Revista cultural y de cuestiones actuales
Número 709

La desconfianza copta

Erika Jara [Com 03]


Los cristianos coptos de Egipto comparten varias tradiciones con sus vecinos musulmanes. El padre Vicente, del Centro Franciscano de Estudios Orientales, cita dos de ellas: unos y otros se descalzan al acercarse al altar y al entrar en las capillas, y algunos llevan largas barbas. Sin embargo, la convivencia se ha complicado mucho en los últimos años. El padre Vicente cree que el principal responsable es el denostado Hosni Mubarak. Quizá por eso, durante las manifestaciones del pasado febrero, los cristianos (un 12% sobre un total de 84 millones de habitantes) y los musulmanes (87%) unieron sus protestas contra el hombre que ha presidido el país los últimos treinta años. En la plaza de Tahrir se manifestaban juntos coptos y musulmanes, que se repartieron la plaza para rezar según su rito, y se felicitaban después de las ceremonias de unos y otros. Nashaat, un estudiante de comunicación copto, manifestante desde el inicio de la revuelta, explicaba que, durante los primeros días, albergó el temor de que un grupo islamista radical aprovechase el desorden para tomar el poder por la fuerza, y los coptos se viesen en una situación aún peor. Ahora, con Mubarak ya depuesto, Nashaat reconoce que sigue sintiendo inquietud  ante el futuro, aunque asegura que “tras muchos años de silencio, de miedo a expresar lo que pensábamos, en Tahrir he encontrado la oportunidad de hablar y conocer a muchas personas distintas, de darme cuenta de que, aunque los radicales sigan existiendo, la mayoría de los ciudadanos queremos lo mismo: la democracia”.
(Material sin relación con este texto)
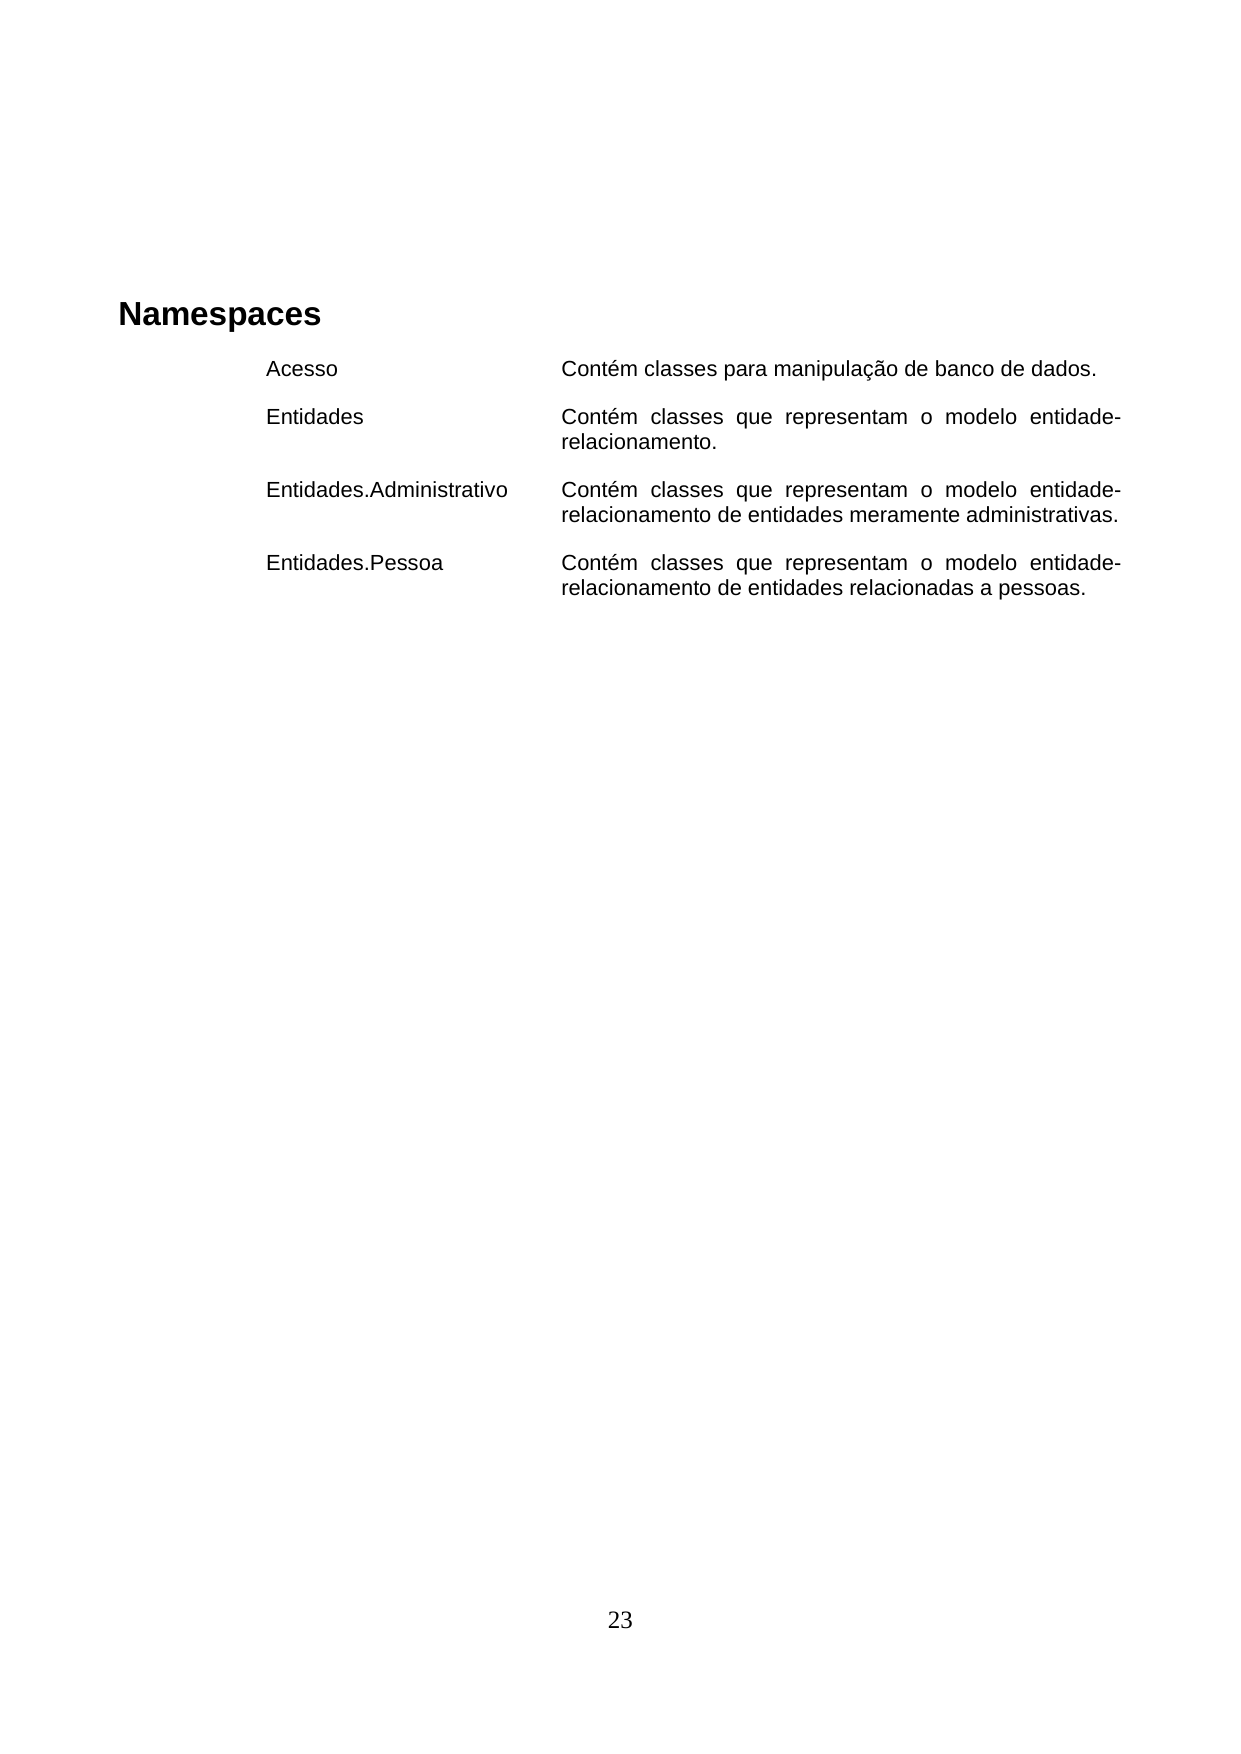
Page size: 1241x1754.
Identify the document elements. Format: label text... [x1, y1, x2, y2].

list Entidades.Pessoa Contém classes que representam o modelo entidade-relacionamento de entidades relacionadas a pessoas. [266, 551, 1122, 600]
list Entidades Contém classes que representam o modelo entidade-relacionamento. [266, 404, 1122, 454]
subtitle Namespaces [118, 295, 1122, 332]
list Acesso Contém classes para manipulação de banco de dados. [266, 356, 1122, 381]
list Entidades.Administrativo Contém classes que representam o modelo entidade-relacionamento de entidades meramente administrativas. [266, 478, 1122, 527]
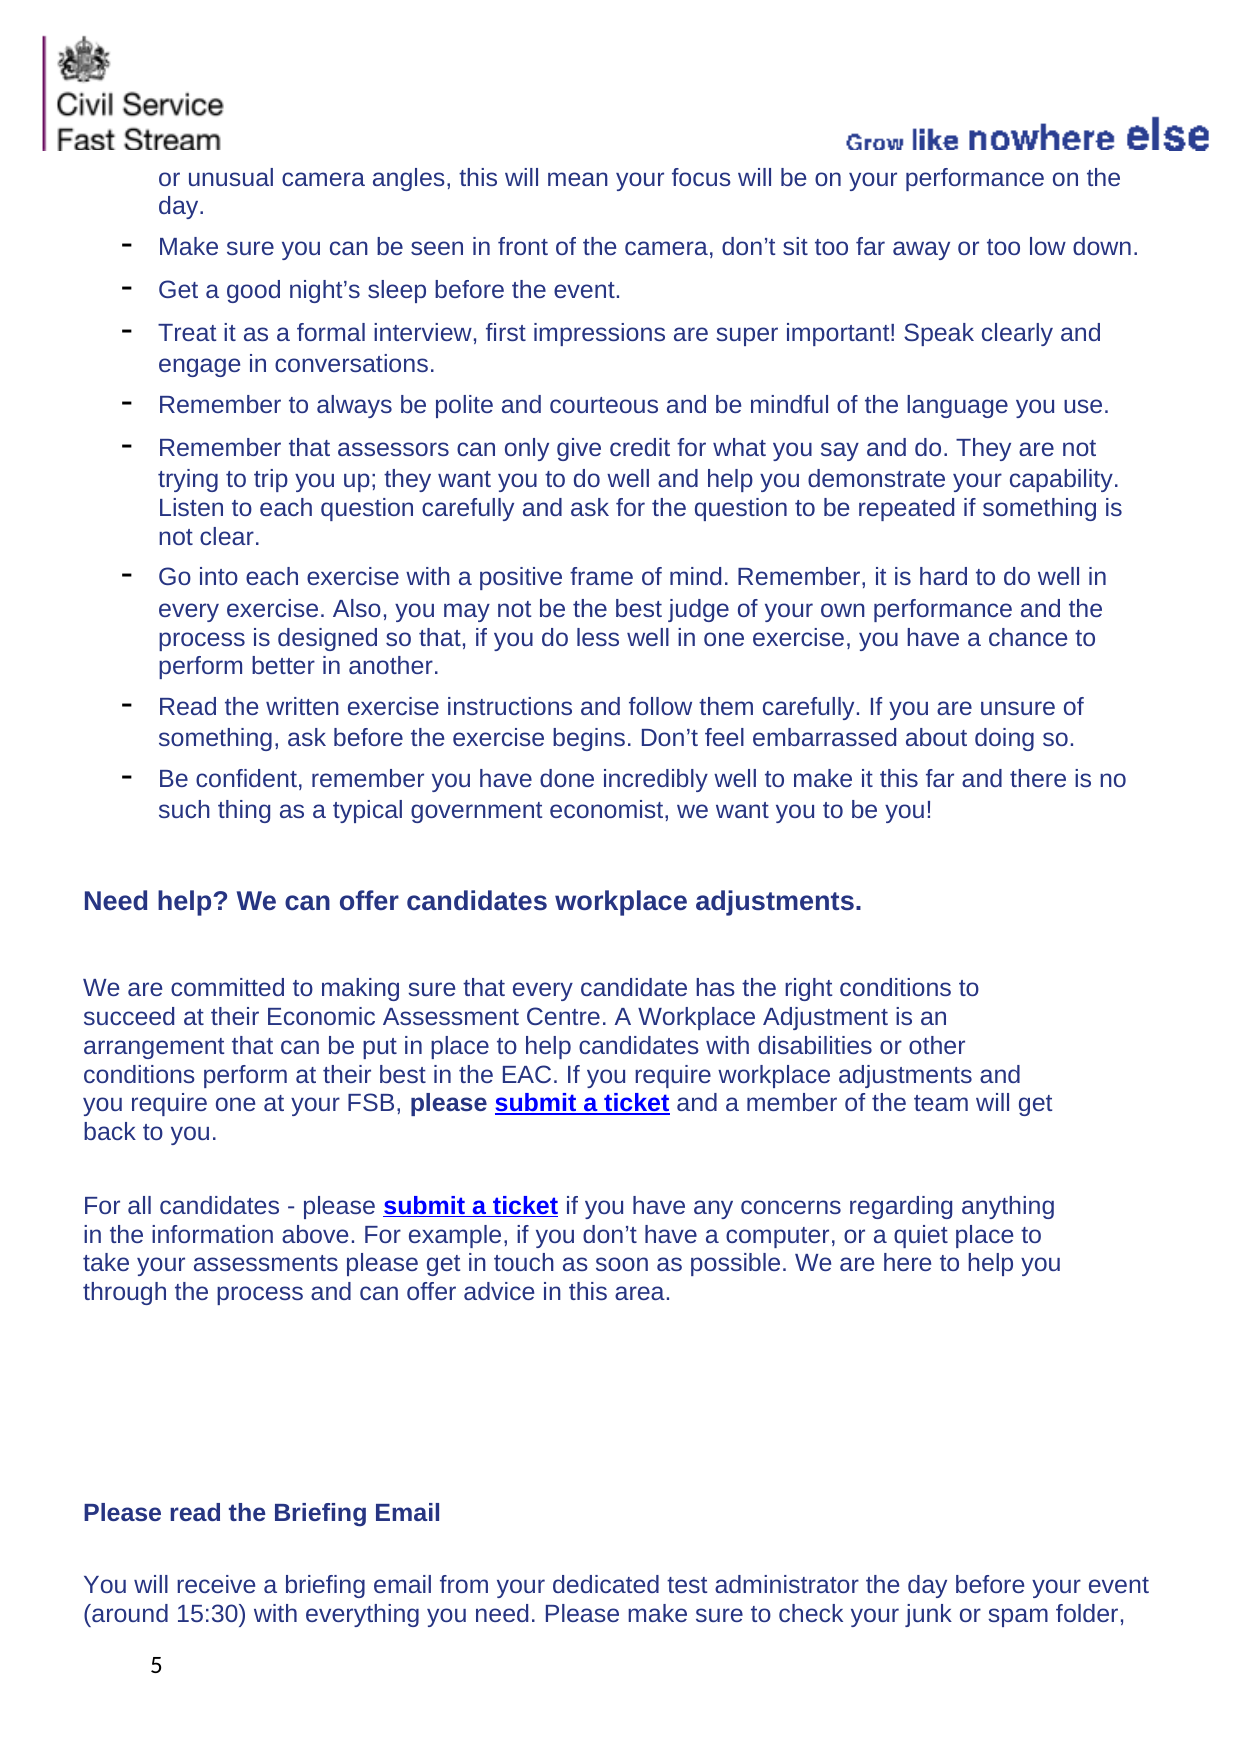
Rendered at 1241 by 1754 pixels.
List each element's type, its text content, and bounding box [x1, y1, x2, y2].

table_header Congratulations on passing the Fast Stream Assessment Centre (FSAC). A huge well done! This guide will take you through the next step in the fast stream process which is the Economic Assessment Centre (EAC). Preparing for the Economic Assessment Centre (EAC) What is the EAC? The EAC is a half-day Assessment Centre to assess a candidate’s economic skills against set criteria. There are four separate exercises to complete at EAC: Written technical report on pre-known specific economics question Written test: 10 Short Answer Questions (SAQs) on a range of economics topics. Candidates do not see this test until the day. Plain English Presentation on pre-known technical question Interview to test economics including exploring your strongest topic The following guidance is aimed at helping you prepare beforehand so that you can demonstrate your full potential on the day. Each candidate completes the same series of exercises with the same amount of time to prepare, so any short time delays will not disadvantage or advantage you. You will complete the EAC virtually from home, completing all work on a computer. You will be assessed against 3 competencies throughout the EAC: • Knowledge of Economics • Application of Economics • Communication You must pass all three competencies to be successful at the Economist Fast Stream. Candidate Summary Check your IT The EAC is run online and there are some logistical and IT things you’ll want to get right to prevent any unwanted surprises on the day. Do read this document early and make sure everything is in place. We will be using Google Meet to communicate with you on the day and an updated internet browser is required for Google Meet to run. We recommend using the current version of one of the browsers listed below: Google Chrome Browser download the latest version Mozilla Firefox. download the latest version Microsoft Edge. download the latest version Apple Safari Internet Explorer is not supported. For the best user experience at the EAC, Google Chrome is highly recommended. More information on Google Meet can be found on the Google Meet Help Centre. Check your microphone and webcam are working. Ensure your laptop or computer has a strong WiFi connection. On the day if you're disconnected from the internet, we might need to contact you via phone, so have a mobile device available and fully charged. Arrange to complete your EAC assessment in a quiet room, where you will not be interrupted or distracted. Make sure you are near to a plug socket during the assessments. Plugging your laptop into a charging socket will prevent it from running out of battery on the day. Top tips for the day: We recommend having some paper, pens, and a calculator available. You should wear something that makes you feel comfortable, a smart t-shirt or jumper is perfectly acceptable. This is a formal assessment, but a suit jacket is not required. Decide on an appropriate location beforehand so you won't be worried about interruptions or unusual camera angles, this will mean your focus will be on your performance on the day. Make sure you can be seen in front of the camera, don’t sit too far away or too low down. Get a good night’s sleep before the event. Treat it as a formal interview, first impressions are super important! Speak clearly and engage in conversations. Remember to always be polite and courteous and be mindful of the language you use. Remember that assessors can only give credit for what you say and do. They are not trying to trip you up; they want you to do well and help you demonstrate your capability. Listen to each question carefully and ask for the question to be repeated if something is not clear. Go into each exercise with a positive frame of mind. Remember, it is hard to do well in every exercise. Also, you may not be the best judge of your own performance and the process is designed so that, if you do less well in one exercise, you have a chance to perform better in another. Read the written exercise instructions and follow them carefully. If you are unsure of something, ask before the exercise begins. Don’t feel embarrassed about doing so. Be confident, remember you have done incredibly well to make it this far and there is no such thing as a typical government economist, we want you to be you! Need help? We can offer candidates workplace adjustments. We are committed to making sure that every candidate has the right conditions to succeed at their Economic Assessment Centre. A Workplace Adjustment is an arrangement that can be put in place to help candidates with disabilities or other conditions perform at their best in the EAC. If you require workplace adjustments and you require one at your FSB, please submit a ticket and a member of the team will get back to you. For all candidates - please submit a ticket if you have any concerns regarding anything in the information above. For example, if you don’t have a computer, or a quiet place to take your assessments please get in touch as soon as possible. We are here to help you through the process and can offer advice in this area. Please read the Briefing Email You will receive a briefing email from your dedicated test administrator the day before your event (around 15:30) with everything you need. Please make sure to check your junk or spam folder, and if you have not received these instructions by 16:00, then contact us by submitting a ticket. This will include some key information you need to consider, such as: The name and contact details of your test administrator. Key instructions about emailing in your Photographic ID ahead of EAC. The URL virtual meeting room link you will need to click on to access EAC on the day. The timing of your assessments. Personal Accountability By taking the assessments, you confirm that you are the named user for the account which is logged into the assessments. You are required to complete the assessments on your own without seeking assistance or support from any other person or source. This includes any technological assistance, such as Artificial Intelligence. Failure to comply may result in your application being withdrawn. 2. Attending the Virtual EAC: On the day The specific event start and end times for you will be communicated in your EAC invite. Within this event will be space for you to write both your written assessments under observation, a short break and then time with your assessment panel in a virtual interview. To join EAC, you click the Google meeting room link previously sent to you in your briefing email. We’d recommended joining 5 minutes before your start time to allow for technical issues. Plan ahead and turn your computer on early so you are ready for the assessment centre to start on time. If you join EAC late it's highly unlikely you will be able to take part on the day. This time matters so be prepared. Please note these virtual rooms will remain locked until the event begins, and the test administrator lets you in. You’ll then be placed into a virtual meeting room with your test administrator and other candidates in your group. You'll need to have your microphone and camera switched on so we can communicate with you and complete the registration stage. We’ll brief you on the running of the day and give you access to your schedule and our virtual assessment centre platform. It is from the virtual meeting room that you’ll complete your written exercises, and these will be timed by your test administrator. Please be reassured that your test administrator is here to help and guide you through the process. It's important to have your phone on hand at the beginning in case you lose connection and we need to contact you offline. If you've done everything you can beforehand to ensure a good Wi-Fi connection and you are still disconnected from the internet, don't worry. These things happen and we’ll work with you to create a solution. The contact details of your test administrator will be sent to you in your briefing email the day before your EAC so there will be someone to call. To ensure that the EAC runs smoothly for you please remember: Carry out your IT checks listed above and follow all the advice above. You will be completing your written exercises – SAQ and Technical Report - in Microsoft Word and we will email you the template. You will need access to your email inbox to receive your EAC schedule and virtual URL room links. 3. Testing your economics at the EAC General Advice The EAC assesses your knowledge of economics and how you apply economics to policy questions. Your assessors are looking for a firm grasp of the economic fundamentals and the ability to take things back to first principles. They want to see that you can apply the fundamentals to a range of topics, including some that may be new or unfamiliar. You are not going to be assessed on obscure techniques on the day. Learning advanced techniques without understanding will not get you into the GES, whereas the ability to think clearly from first principles is highly regarded. You will have been asked for your strongest area of economics in advance and will be revising that topic so you can answer questions with confidence. For the rest of the Economic Assessment Centre, make sure that you are familiar with the broad content covered in the latest editions of introductory economics textbooks such as ‘Economics’ by Begg, Vernasca, Fischer and Dornbusch or ‘Economics’ by Sloman, Garratt, and Guest. A free open access textbook ‘The Economy’ is available online at https://www.core-econ.org/the-economy. For candidates who require a refresher on essential Economics: ‘Economics: From first economic principles to the financial crisis’ by Mell and Walker is an inexpensive concise coverage. A good knowledge of core intermediate micro will also help, such as Nicholson or Varian or Pindyck and Rubinfeld and cover areas such as market structures, marginal analysis, indifference curves, cost curves, general equilibrium, and welfare economics. There will not be direct questions on advanced econometrics or the more technical components of macroeconomic models, but knowledge of introductory econometrics and macroeconomic relationships are required. Texts such as ‘Introductory Econometrics’ by Wooldridge and intermediate macro as in Blanchard or Carlin and Soskice. Of all these books the first-year introductory texts and intermediate micro are the most important for EAC preparation. It is of course important that candidates understand the reasons for government intervention. The EAC really is about applying knowledge so in the EAC candidates will be asked to apply their knowledge to a range of policy questions. For example, You may have memorised the formula for price elasticity of demand but what is the formula when elasticity is applied to the length of an elephant’s trunk with respect to the pull of an alligator? You can define opportunity cost but can you apply this to an asset? You may know MC=MR as a profit maximising condition but what if there are no costs? Can you draw on economics to shed light on the pros and cons of charging for entry to museums? Should water be metered? Why don’t lampposts have slot meters? What economic concepts are relevant to a smoking ban or the provision of early childcare. Cost benefit analysis (CBA) is used extensively in government but for EAC you are expected only to understand its roots in welfare economics rather than use advanced CBA techniques. So be well versed in deviations from efficiency and distributional concerns that could lead to policy interventions. Preparing for the Technical Report At the EAC you will be asked to produce a piece of written work on the assigned technical question. The exact question and useful sources for you to draw from will be sent to you 1 week before the interviews to enable you to prepare and research your answer. We expect this research to take no more than 10 hours. The completed report should be no longer than two pages in size 12 font. If the report is longer than this, the additional pages will not be marked by the assessors. Before the EAC, you should practice writing your report so that you can maximise the use of the 30 minutes you will be allowed on the day. Please note you will not be allowed to have any pre-prepared material with you to draw on when you do your technical report at EAC. Your completed Technical Report is marked immediately after you have written it and just before your interview by an experienced economist on your interview panel. Preparing for the Short Answer Questions The SAQs are there to test the breadth of your economics and can be on a wide range of issues. Your overall preparation for the EAC will help you. A sample set of questions is available here – but be careful, these will not be the exact questions you will be facing on the day but give an idea of the form of question and expected detail of the answers. Preparing for the Plain English Presentation At the interview, you will then be asked to give a verbal presentation on the same topic and question as your technical report. For the purposes of the presentation alone you should assume you are presenting to non-economists and therefore avoid using overly technical language. Remember, this changes when you are asked further questions about your presentation topic and from that point on in the interview you should assume that the panel are economists. You should practice this presentation before the EAC. We would recommend doing this with someone who does not have a background in Economics so you can practice using non-technical language. If you aren’t able to do this with someone, we’d recommend recording yourself and setting a timer for exactly 10 minutes. When the timer runs out, no matter how far along you are, stop and watch the recording back. You should examine your language, engagement with the audience, and presentation style. 4. Completing the EAC The whole Economic Assessment Centre is done under examination conditions. This means you must not have any materials near you when you do the EAC. Only a copy of your completed technical report and your presentation notes may be used to prepare for the interview and you can have them near you when you complete the interview. You must not consult any books, AI or internet sites between completing your written economics exercises and your interview. Failure to comply may result in you being withdrawn from the process. Technical report: 30 minutes to complete. For this exercise you are encouraged to ‘showcase’ your knowledge, technical grasp and understanding of the relevant economics. For example, you will need to demonstrate (briefly) that you understand and can apply the relevant economic principles, theory and evidence around the specific technical question. You may set the scene with memorised facts and statistics, but it is not a good use of your time to do much of this. Concentrate instead on communicating how economic theory and evidence can inform an assessment of the potential impacts of the policy. Remember you will be tested verbally on this topic as part of your interview. You may use freehand diagrams or equations where you wish, but these must be clear, labelled and explained as required. If you do use a diagram or equation, you will need to take a picture and attach it to your email with the technical report. Short answer questions: 30 minutes to complete. This will be a set of questions (10 in total) covering macroeconomics, microeconomics and might also include econometrics and/or an international trade question. Some questions may be quantitative in nature, in which you are asked to work something out. You only have 30 minutes overall so are not expected to produce full and detailed answers to each question. You should aim for clear and concise answers that demonstrate understanding. Our top tips for this exercise are: Remember the golden rules: breathe and read the questions carefully. A good strategy is to scan all the questions through once and start with those that you can answer most easily and then move onto areas where you may need to think more. This should help you avoid ‘getting stuck’ on a particular question or writing too much for one answer. Above all, don’t be discouraged if there are things you do not know, just press on to the next question and build a level of answer for all the questions as far as you can. The pass mark is around 40 per cent and you will have a further opportunity to demonstrate the breadth of your knowledge during the interview as some of the topics and questions in the SAQ will be revisited. N.B. The first two written exercises are done back to back, this means you will spend one hour producing your written work on a computer. You will then have a short pause while they are marked. Plain English Presentation: 10 minutes. For this exercise you are asked to turn your technical report into a verbal presentation, answering the same economics question but translating your report into a presentation to a non-economist audience. This is quite a head switch so do think about this in advance. You will need to speak clearly and concisely, and you will be marked down for jargon, as clear communication to non-economists is a vital part of the work of the GES. The presentation is at the start of your interview and should last for 10 minutes. You will be stopped if you over run. It is an oral presentation and you do not need to prepare any handouts for your audience. The interview board will comprise of two economists. In most cases, both will be existing members of the GES but in some cases one will be academic economists or former members of the GES. For the purposes of the presentation, you should assume that the audience are not economists and therefore avoid using overly technical language or assuming a prior knowledge of economics. Concentrate on conveying, to a non-economist, how economic analysis might shed light on the issue and topic. You should also capture some of the main, but again certainly not all, empirical findings. Simple analogies or metaphors might assist in giving intuitive insight into economic concepts that would otherwise be inaccessible for non-economists. There are some marks for good presentation style. NB. There should be a clear distinction between the technical report and your presentation as they are intended for different audiences. For your presentation you must not merely read out your technical report. Interview questions: 50 minutes. The interview will follow on directly from the presentation. Remember, you should answer all verbal questions in the interview assuming your assessors are economists. In your interview you will be asked follow-up questions on the technical report topic, follow up questions on your short answer questions paper (including perhaps additional questions on the subjects that the SAQs covered), and questions on your strongest area of economics. You were provided with a specific list for the 2025 Fast Stream campaign from which you were asked to choose your ’strongest area’ of economics in advance of EAC. The list are typical economic subjects, many of which you will have covered in your degree. Assessors will confirm your choice at the start of your interview and the last set of questions in your interview will be around this topic. Again, the panel is interested in your understanding of economic fundamentals with questions covering the economic theory and application of economics (not the politics) so make sure you have covered both in your preparation. You might need to demonstrate your ability to think things through from first principles. There may also be a question on a topical issue. Getting feedback after EAC We aim to let you know within 7 days whether you have been successful. You will be informed on your Scheme Progress page on the Fast Stream website in the usual way. If you are unsuccessful this time, you can ask for written feedback, within 2 months of your EAC, on your performance to gain a better understanding of your strengths and areas for development. To request feedback please email gesrrecruitment@hmtreasury.gov.uk quoting your name and application email address. We do not provide feedback to successful candidates. If successful you will then be allocated to a department and informed of your first role thus starting what we hope will be an exciting career in the GES. [74, 152, 1167, 1638]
Según la Constitución egipcia, todos los ciudadanos son iguales ante la ley. El artículo 46 consagra la libertad de creencia y de religión. Pero, en la práctica, los cristianos no pueden acceder a puestos importantes en el ejército, tienen dificultades para encontrar trabajo como funcionarios y les resulta prácticamente imposible obtener permisos para construir iglesias. Además, cada Navidad acuden con miedo a las celebraciones litúrgicas, pues se producen ataques mortales contra ellos un año tras otro sin que el Gobierno haga nada para protegerlos. El 6 de enero de 2010, un hombre se puso a disparar a la salida de una misa y mató a seis fieles y a un oficial en la ciudad de Naga Hamady. Un año después, en la iglesia copta de Los Santos, en Alejandría, la explosión de una bomba acabó con la vida de 23 personas y dejó heridas a otras 79.

“Tenemos un Gobierno horroroso –se quejaba Hani, profesor en El Cairo–, no le importan los cristianos ni los musulmanes, lo único que quiere es que le dejen tranquilo, pero sabe que los musulmanes son más poderosos, y por eso no quiere proteger a los cristianos y le cuesta condenar lo que se hace contra ellos”.

Si bien la relación entre cristianos y musulmanes es cordial en el día a día, todas estas cuestiones habían contribuido a crear un clima de desconfianza permanente. 

En ese sentido, la revuelta de los egipcios contra Mubarak ha servido para desdibujar un poco las fronteras establecidas por la religión. “Todos debemos manifestarnos, todos tenemos los mismos problemas”, explicaron a las cámaras de una televisión local un musulmán y un copto que se manifestaban juntos. Según los datos de Ayuda a la Iglesia Necesitada, en los últimos 30 años han sido asesinados en Egipto unos 1.800 cristianos y se han perpetrado 200 actos de vandalismo contra sus propiedades, sin que nadie haya sido juzgado por ello.